Casey Thomas | 6/30/2013, 2:01 a.m.
I’m not a writer. I just have something to say. On June 9, over 100 boys from across the country ...

The Dallas Examiner

I’m not a writer. I just have something to say. On June 9, over 100 boys from across the country embarked upon the campus of Paul Quinn College in Dallas to spend two weeks in a college environment to learn the responsibility of manhood through the National Kappa Kamp. This camp takes place each summer and allows young boys between middle school and high school age to spend time with members of Kappa Alpha Psi Fraternity Inc. It also gives these young men exposure to historical landmarks that are in the host city.

Since Dallas was chosen to host this event, the boys were taken on a tour of Cowboy Stadium in Arlington, went to a Texas Rangers baseball game, and a tour of the Dallas Police Department. They were able to participate in a concert by the Dallas Symphony Orchestra that was held on the Paul Quinn campus.

During the day, the young men spent time in a class-setting where they were taught many of the duties and responsibilities that come with manhood. In the evening, Kappa men would come on campus and chaperone as the young men would have rap sessions about various topics, or would go to the gym and shoot some ball.

I personally had a chance to attend the opening ceremony for the camp, where Paul Quinn College President Michael Sorrell, also a member of the fraternity, challenged the young men to take advantage of the time on campus and to learn as much as they could from the men who volunteered to give their time and energy to spend with them. The Southwest Regional President Timothy Albert came down to bring greetings and share expectations with the attendees.

Afterwards, Albert and National Kappa Kamp Director Maurice West explained to the young men what they would do over the course of the two weeks they would be on campus. Shortly after this, West asked that their parents come down to the student lounge where they would have a chance to meet the men of Kappa Alpha Psi, who would be available to help their sons navigate their experience in the camp. Each parent had a chance to ask any questions, and were informed that all cellphones would be collected and locked away to prevent any distractions from the learning that would take place. Once all questions were answered, the parents returned to the student union main area where their sons were in a session with incoming college students.

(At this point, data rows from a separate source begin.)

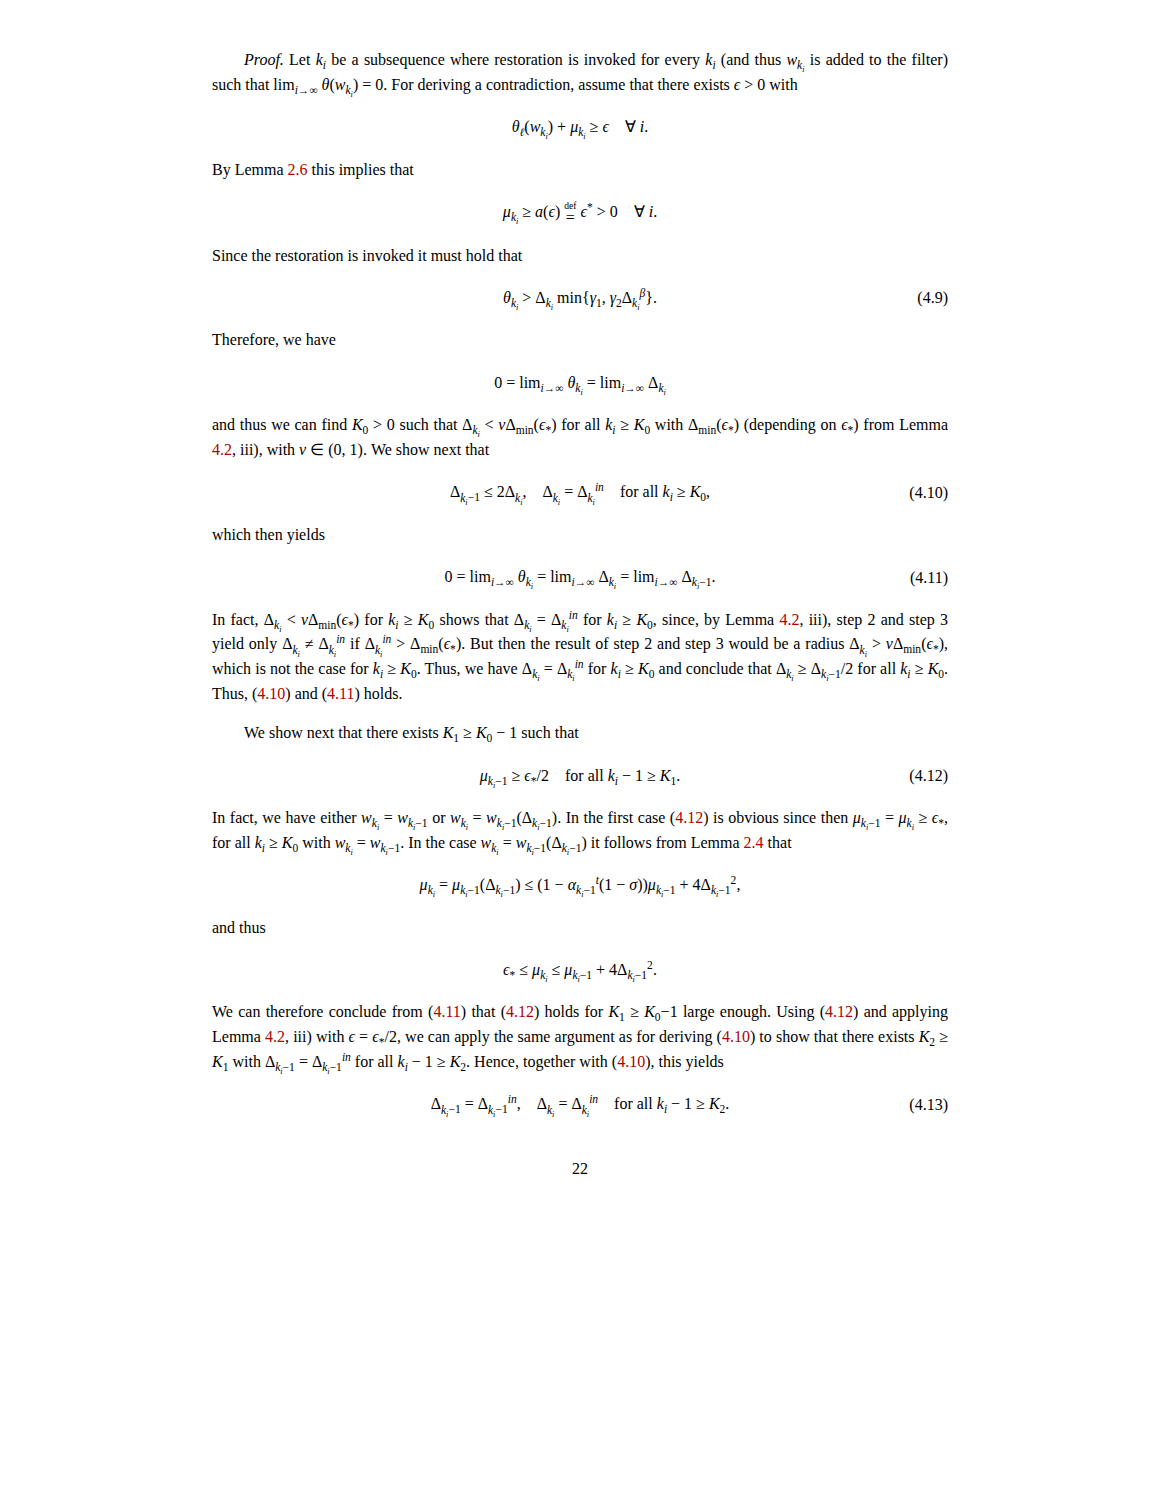Proof. Let ki be a subsequence where restoration is invoked for every ki (and thus wki is added to the filter) such that limi→∞ θ(wki) = 0. For deriving a contradiction, assume that there exists ϵ > 0 with
θℓ(wki) + μki ≥ ϵ ∀ i.
By Lemma 2.6 this implies that
μki ≥ a(ϵ) def= ϵ* > 0 ∀ i.
Since the restoration is invoked it must hold that
θki > Δki min{γ1, γ2Δkiβ}.(4.9)
Therefore, we have
0 = limi→∞ θki = limi→∞ Δki
and thus we can find K0 > 0 such that Δki < ν Δmin(ϵ*) for all ki ≥ K0 with Δmin(ϵ*) (depending on ϵ*) from Lemma 4.2, iii), with ν ∈ (0, 1). We show next that
Δki−1 ≤ 2Δki, Δki = Δkiin for all ki ≥ K0,(4.10)
which then yields
0 = limi→∞ θki = limi→∞ Δki = limi→∞ Δki−1.(4.11)
In fact, Δki < ν Δmin(ϵ*) for ki ≥ K0 shows that Δki = Δkiin for ki ≥ K0, since, by Lemma 4.2, iii), step 2 and step 3 yield only Δki ≠ Δkiin if Δkiin > Δmin(ϵ*). But then the result of step 2 and step 3 would be a radius Δki > ν Δmin(ϵ*), which is not the case for ki ≥ K0. Thus, we have Δki = Δkiin for ki ≥ K0 and conclude that Δki ≥ Δki−1/2 for all ki ≥ K0. Thus, (4.10) and (4.11) holds.
We show next that there exists K1 ≥ K0 − 1 such that
μki−1 ≥ ϵ*/2 for all ki − 1 ≥ K1.(4.12)
In fact, we have either wki = wki−1 or wki = wki−1(Δki−1). In the first case (4.12) is obvious since then μki−1 = μki ≥ ϵ*, for all ki ≥ K0 with wki = wki−1. In the case wki = wki−1(Δki−1) it follows from Lemma 2.4 that
μki = μki−1(Δki−1) ≤ (1 − αki−1t(1 − σ))μki−1 + 4Δki−12,
and thus
ϵ* ≤ μki ≤ μki−1 + 4Δki−12.
We can therefore conclude from (4.11) that (4.12) holds for K1 ≥ K0−1 large enough. Using (4.12) and applying Lemma 4.2, iii) with ϵ = ϵ*/2, we can apply the same argument as for deriving (4.10) to show that there exists K2 ≥ K1 with Δki−1 = Δki−1in for all ki − 1 ≥ K2. Hence, together with (4.10), this yields
Δki−1 = Δki−1in, Δki = Δkiin for all ki − 1 ≥ K2.(4.13)
22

To conclude the camp, the young men were challenged to participate in the Roland Parish Business Plan Challenge. This event is named after Mr. Roland Parish, businessman and owner of many McDonald’s franchises, who happens to be a member of the fraternity. They were divided into groups and worked together to present business plans that were judged by those with expertise in the business industry. As a reward for participation, each young man was given a laptop computer to take home.

I want to thank Sorrell and the men of Kappa Alpha Psi for taking their mission of training leaders seriously and providing these young men with a Texas-sized experience of mentoring and guidance. This goes to show that there are many men who take the responsibility of preparing the next generation seriously. Let’s encourage them and others to keep up the good work.